For my TV emulation, I wanted to render scanlines nicely and at any resolution. xanalogtv does vertical rescaling by duplicating rows of pixels, which unfortunately makes some scanlines appear wider than others. Blargg's NTSC filters don't do any vertical rescaling at all.
The first thing I tried was a sinc interpolation filter with the kernel scaled such that the scanline only covered 70% of the pixels vertically (essentially modelling the scanlines as long thin rectangles). This worked great except that it was far too slow because of the sinc function's infinite extent (I was doing a multiplication for each combination of horizontal position, vertical position and scanline). So I windowed the kernel with a Lanczos window. I got annoying aliasing effects using less than 3 lobes. With 3 lobes it was still too slow because each pixel was a weighted sum of 3-4 separate scanlines. Also, because of the negative lobes I needed extra headroom which meant I either had to reduce my colour resolution or use more than 8 bits per sample (which would also be slow).
The next thing I tried was a Gaussian kernel. This has several nice features:
- The Fourier Transform of a Gaussian is also a Gaussian, which is also a better approximation of a scanline than a rectangle (the focussing of the electron beam isn't perfect, so to a first approximation their distribution around the beam center is normal).
- It dies off much more quickly than the sinc function.
The Gaussian kernel also gave a good image, so I kept it.
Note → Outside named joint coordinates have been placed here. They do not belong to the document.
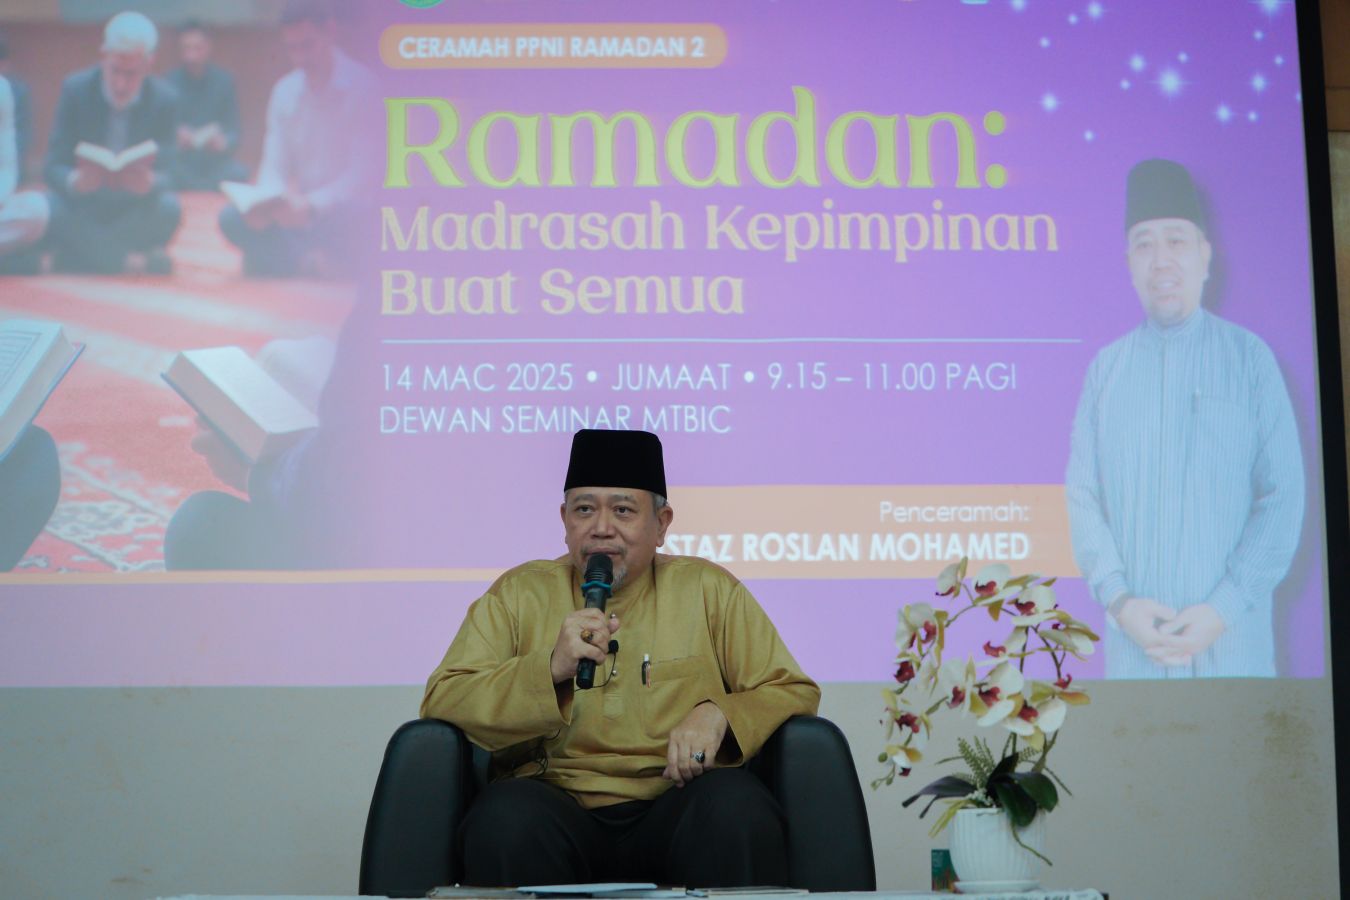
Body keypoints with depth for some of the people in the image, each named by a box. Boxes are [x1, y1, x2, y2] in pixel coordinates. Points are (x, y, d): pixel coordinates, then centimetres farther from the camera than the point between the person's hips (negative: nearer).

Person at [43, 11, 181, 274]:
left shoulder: (164, 100, -10)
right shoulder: (76, 89, -11)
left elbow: (164, 172, -14)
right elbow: (54, 166, -13)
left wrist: (148, 182, -40)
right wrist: (76, 181, -38)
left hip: (131, 207, 1)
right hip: (81, 200, 0)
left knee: (168, 207, -31)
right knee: (49, 207, -33)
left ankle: (89, 253, -11)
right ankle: (125, 260, -14)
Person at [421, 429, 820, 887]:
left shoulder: (707, 589, 13)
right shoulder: (519, 593, 11)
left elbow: (794, 691, 11)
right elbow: (440, 702, 0)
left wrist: (718, 714, -11)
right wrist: (552, 667, -16)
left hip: (673, 806, 1)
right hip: (557, 806, -1)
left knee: (736, 804, -31)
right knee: (506, 815, -34)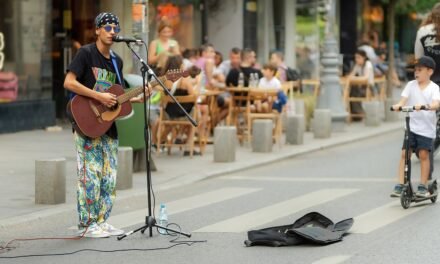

The next thing I wanted to do was improve the speed. I still had several scanlines contributing to every pixel. However, that doesn't make much physical sense - the scanlines don't really overlap (in fact there is a small gap between them) so I figured I should be able to get away with only using the highest coefficient that applies to each pixel. I tried this and it worked beautifully - no difference in the image at large sizes and it speed the program up by a factor of several. The downside was at small sizes - the image was too dark. This is because the filter was set up so that each pixel would be the average of several scanlines, but if only one scanline is contributing then then the brightness is 1/several. To fix this I just divided all the coefficients by the largest. There's no mathematical justification for this, but it looks fine (apart from the fact that some of the scanlines don't contribute to the picture at all).
If each pixel is only in one scanline, lots more optimizations are possible - for example, one can generate the image progressively, a scanline at a time, which helps keep data in the caches.
Finally, I still needed it to be faster so I moved all the rescaling (vertical and horizontal) to the GPU. I came up with a devishly clever hack to implement the same scanline algorithm on the GPU. No shader is needed - it can be done just using textures and alpha blending. There are two passes - the first draws the actual video data. The second alpha-blends a dark texture over the top for the scanlines. This texture is 1 texel wide and as many texels high as there are pixels vertically.
One other complication is that I wanted the video data texture to be linearly interpolated horizontally and nearest-neighbour interpolated vertically. This was done by drawing this texture on a geometry consisting of a number of horizontal stripes, each of which has the same v-texture-coordinate at its top as at its bottom.